One of the results of never truly leaving the nest (both sets of parents still live in the Bay Area) is that their traditions become your own. If we had left the Bay Area (at one point we were seriously looking to relocate), then I think we might have established our own traditions, instead of the easy route of purloining those of our parents.
Example, being a December baby, we always got our Christmas tree on my birthday. It's a tradition we continue with today, even though it tends to be inconvenient when my birthday falls during the week. And my husband's parents always made pizzelles during the holidays. My husband and I just finished making our pizzelles this morning. We are up to three batches of seven cups of flour and six eggs each, and no matter what, it always takes about forty cookies before the irons are anywhere near hot enough and seasoned enough. We tend to eat the "duds" and now I have pizzelle cookie bloat, but all for a good cause.

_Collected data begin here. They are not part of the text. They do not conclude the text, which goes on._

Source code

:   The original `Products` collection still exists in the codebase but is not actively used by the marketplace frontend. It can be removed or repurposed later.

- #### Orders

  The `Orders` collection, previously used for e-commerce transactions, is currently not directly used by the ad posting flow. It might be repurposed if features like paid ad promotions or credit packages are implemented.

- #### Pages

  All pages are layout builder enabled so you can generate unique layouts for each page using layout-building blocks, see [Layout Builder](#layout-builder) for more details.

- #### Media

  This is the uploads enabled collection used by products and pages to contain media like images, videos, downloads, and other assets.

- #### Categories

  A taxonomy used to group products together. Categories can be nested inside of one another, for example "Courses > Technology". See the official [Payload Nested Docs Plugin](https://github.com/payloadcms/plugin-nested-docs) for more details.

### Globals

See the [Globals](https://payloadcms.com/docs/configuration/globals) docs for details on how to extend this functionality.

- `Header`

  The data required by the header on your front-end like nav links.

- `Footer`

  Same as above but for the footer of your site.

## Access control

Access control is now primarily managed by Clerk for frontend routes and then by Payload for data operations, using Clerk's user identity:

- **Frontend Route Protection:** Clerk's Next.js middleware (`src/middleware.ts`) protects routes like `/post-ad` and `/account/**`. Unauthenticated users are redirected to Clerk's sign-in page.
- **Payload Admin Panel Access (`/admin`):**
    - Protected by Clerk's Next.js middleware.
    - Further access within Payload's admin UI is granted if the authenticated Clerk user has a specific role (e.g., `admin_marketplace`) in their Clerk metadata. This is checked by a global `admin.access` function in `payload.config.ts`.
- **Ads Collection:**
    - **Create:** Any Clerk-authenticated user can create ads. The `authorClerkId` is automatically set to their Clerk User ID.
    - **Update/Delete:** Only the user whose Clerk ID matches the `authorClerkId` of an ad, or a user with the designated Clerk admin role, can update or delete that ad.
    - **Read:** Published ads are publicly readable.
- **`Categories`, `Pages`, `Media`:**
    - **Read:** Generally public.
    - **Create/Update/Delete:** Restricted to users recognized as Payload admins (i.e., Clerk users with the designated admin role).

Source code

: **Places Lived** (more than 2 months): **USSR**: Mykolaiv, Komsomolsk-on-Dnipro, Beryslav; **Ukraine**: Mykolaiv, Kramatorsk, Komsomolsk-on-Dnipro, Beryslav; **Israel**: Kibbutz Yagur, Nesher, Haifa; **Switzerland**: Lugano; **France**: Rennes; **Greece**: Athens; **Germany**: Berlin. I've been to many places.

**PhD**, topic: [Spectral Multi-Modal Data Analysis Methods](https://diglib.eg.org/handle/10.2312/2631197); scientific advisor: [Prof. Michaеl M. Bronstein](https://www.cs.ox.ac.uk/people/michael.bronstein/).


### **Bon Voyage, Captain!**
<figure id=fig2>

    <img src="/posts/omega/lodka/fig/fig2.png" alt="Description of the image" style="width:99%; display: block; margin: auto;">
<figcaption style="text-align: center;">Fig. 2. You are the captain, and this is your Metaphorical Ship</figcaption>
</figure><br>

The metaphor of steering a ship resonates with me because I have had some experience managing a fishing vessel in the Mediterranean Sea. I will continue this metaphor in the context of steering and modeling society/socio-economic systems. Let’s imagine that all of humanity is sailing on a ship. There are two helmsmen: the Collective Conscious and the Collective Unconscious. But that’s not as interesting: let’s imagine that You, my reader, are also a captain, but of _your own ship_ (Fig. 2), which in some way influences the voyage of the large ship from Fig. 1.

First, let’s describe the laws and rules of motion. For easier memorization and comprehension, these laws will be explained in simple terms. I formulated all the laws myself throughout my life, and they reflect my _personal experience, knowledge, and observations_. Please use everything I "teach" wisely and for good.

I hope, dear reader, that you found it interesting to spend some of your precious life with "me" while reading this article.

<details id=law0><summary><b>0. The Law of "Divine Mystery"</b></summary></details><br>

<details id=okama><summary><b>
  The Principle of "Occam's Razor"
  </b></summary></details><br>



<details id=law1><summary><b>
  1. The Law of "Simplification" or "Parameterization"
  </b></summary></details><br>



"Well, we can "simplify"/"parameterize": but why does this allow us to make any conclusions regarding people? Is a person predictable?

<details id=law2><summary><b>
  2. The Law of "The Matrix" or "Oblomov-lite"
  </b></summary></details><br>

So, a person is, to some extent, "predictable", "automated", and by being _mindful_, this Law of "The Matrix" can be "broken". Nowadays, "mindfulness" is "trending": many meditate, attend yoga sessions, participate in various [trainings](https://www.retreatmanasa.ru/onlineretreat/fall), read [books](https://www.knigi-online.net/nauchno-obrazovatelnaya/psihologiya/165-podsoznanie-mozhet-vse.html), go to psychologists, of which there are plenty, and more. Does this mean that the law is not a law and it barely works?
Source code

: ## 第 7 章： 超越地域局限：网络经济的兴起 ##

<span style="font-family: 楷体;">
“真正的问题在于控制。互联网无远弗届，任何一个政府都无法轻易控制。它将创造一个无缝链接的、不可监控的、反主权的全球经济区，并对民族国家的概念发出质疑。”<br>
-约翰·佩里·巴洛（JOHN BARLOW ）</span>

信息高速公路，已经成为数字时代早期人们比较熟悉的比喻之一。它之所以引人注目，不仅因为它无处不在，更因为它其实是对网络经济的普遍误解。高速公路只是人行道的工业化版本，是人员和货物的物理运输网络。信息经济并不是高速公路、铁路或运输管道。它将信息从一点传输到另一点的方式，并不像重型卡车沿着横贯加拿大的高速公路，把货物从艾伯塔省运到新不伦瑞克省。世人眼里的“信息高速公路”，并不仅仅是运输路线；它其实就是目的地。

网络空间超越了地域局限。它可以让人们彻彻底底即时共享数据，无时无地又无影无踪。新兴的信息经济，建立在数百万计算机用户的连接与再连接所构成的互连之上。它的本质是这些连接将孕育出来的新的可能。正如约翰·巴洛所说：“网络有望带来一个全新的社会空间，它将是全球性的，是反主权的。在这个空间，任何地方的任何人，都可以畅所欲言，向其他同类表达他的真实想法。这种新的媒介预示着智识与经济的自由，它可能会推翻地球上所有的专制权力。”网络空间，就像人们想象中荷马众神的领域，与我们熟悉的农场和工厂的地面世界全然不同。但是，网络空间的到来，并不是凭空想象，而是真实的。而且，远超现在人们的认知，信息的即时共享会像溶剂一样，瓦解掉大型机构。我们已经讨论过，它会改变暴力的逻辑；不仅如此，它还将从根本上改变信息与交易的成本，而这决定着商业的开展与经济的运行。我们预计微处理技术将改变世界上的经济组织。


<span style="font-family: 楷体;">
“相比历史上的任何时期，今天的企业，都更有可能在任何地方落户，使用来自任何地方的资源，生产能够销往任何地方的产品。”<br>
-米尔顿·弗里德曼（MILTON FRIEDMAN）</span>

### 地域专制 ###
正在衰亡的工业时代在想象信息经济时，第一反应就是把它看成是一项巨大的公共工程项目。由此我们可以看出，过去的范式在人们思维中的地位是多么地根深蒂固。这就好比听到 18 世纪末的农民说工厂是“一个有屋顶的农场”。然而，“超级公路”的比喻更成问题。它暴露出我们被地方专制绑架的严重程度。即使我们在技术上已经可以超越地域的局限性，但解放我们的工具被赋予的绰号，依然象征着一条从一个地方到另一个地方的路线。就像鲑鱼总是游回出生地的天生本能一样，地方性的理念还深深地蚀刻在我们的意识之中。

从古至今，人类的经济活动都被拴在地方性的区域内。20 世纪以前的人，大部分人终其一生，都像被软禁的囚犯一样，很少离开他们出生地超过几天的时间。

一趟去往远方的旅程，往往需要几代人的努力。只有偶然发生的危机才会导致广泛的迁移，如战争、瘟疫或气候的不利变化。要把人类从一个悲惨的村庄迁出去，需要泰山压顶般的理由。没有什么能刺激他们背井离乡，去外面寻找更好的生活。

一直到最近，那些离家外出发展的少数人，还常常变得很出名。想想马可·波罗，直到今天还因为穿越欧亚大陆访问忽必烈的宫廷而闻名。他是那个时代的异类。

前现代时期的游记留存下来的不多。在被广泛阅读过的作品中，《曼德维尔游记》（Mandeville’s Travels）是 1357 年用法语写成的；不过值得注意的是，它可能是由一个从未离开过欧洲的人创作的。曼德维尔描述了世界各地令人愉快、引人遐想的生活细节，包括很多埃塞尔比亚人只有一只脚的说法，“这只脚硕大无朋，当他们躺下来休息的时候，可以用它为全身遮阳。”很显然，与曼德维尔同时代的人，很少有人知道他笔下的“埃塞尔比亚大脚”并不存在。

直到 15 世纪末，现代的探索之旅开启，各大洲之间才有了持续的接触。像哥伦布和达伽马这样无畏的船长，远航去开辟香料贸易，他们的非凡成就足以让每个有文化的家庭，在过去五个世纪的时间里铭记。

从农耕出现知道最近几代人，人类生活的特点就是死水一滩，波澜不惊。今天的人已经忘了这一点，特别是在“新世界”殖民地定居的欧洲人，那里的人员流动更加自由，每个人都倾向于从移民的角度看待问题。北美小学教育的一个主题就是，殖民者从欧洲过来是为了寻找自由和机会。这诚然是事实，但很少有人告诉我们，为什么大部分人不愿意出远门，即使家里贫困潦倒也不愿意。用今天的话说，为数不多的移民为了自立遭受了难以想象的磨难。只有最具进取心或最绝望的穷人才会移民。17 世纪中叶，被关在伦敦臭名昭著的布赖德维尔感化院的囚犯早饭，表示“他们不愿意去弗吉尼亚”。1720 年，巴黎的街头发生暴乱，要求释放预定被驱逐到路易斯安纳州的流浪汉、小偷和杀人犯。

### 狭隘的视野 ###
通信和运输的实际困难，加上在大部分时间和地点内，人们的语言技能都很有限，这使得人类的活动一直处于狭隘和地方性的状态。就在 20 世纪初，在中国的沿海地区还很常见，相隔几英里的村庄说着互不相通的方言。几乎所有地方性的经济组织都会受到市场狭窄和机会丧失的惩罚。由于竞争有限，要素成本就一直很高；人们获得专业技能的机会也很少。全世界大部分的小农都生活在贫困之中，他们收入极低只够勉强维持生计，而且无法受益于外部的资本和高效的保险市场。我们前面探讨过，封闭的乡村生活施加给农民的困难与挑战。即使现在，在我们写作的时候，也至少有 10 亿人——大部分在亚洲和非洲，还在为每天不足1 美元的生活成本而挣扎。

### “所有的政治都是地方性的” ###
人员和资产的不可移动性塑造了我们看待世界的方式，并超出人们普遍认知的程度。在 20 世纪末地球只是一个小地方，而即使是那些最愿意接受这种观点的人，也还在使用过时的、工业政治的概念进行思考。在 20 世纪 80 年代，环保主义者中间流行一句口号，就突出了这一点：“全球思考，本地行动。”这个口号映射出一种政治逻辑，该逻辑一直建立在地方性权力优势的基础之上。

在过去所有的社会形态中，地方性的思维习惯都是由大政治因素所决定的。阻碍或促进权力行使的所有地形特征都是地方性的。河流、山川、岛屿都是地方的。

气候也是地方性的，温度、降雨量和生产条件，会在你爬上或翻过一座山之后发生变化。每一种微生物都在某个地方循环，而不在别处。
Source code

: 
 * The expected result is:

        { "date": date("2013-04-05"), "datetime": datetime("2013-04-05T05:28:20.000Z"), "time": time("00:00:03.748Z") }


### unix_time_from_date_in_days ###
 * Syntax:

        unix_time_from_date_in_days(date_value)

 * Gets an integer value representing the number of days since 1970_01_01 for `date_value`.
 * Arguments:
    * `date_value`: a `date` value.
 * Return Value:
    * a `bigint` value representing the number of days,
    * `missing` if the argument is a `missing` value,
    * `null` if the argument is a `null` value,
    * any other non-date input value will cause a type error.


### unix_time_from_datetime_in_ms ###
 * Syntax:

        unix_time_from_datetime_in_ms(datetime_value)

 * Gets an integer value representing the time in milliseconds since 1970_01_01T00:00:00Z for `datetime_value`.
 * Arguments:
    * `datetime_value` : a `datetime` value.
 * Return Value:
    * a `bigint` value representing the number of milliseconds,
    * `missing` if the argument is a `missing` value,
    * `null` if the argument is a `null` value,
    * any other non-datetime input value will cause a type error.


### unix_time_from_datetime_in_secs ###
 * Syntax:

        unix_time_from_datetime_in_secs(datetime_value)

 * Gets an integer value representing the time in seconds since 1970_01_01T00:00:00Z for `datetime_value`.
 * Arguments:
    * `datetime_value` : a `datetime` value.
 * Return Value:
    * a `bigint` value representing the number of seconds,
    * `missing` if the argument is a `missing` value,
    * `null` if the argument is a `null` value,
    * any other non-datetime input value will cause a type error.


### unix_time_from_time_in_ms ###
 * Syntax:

I think of this because this year kid one isn't going to be home to help pick out the tree. Odious classes are keeping her at University until after my birthday, so the tree will be decorated without her. We will put aside her favorite ornaments so that she can put them on the tree herself, but its still sad. And I guess this is what aging is all about. The adopting of traditions, the shedding of traditions as our situations change. My parents now have a fake tree. It's too much for them to pay for and haul a real tree up their front steps. But I don't think this tree is any less beloved despite its distinct lack of any scent. Because despite the plastic and lights, it still signals the return of children, grandchildren, love, hope, and all that good stuff that has always made Christmas my favorite holiday.
Now, if only I could get out my cards and, oi, buy some presents!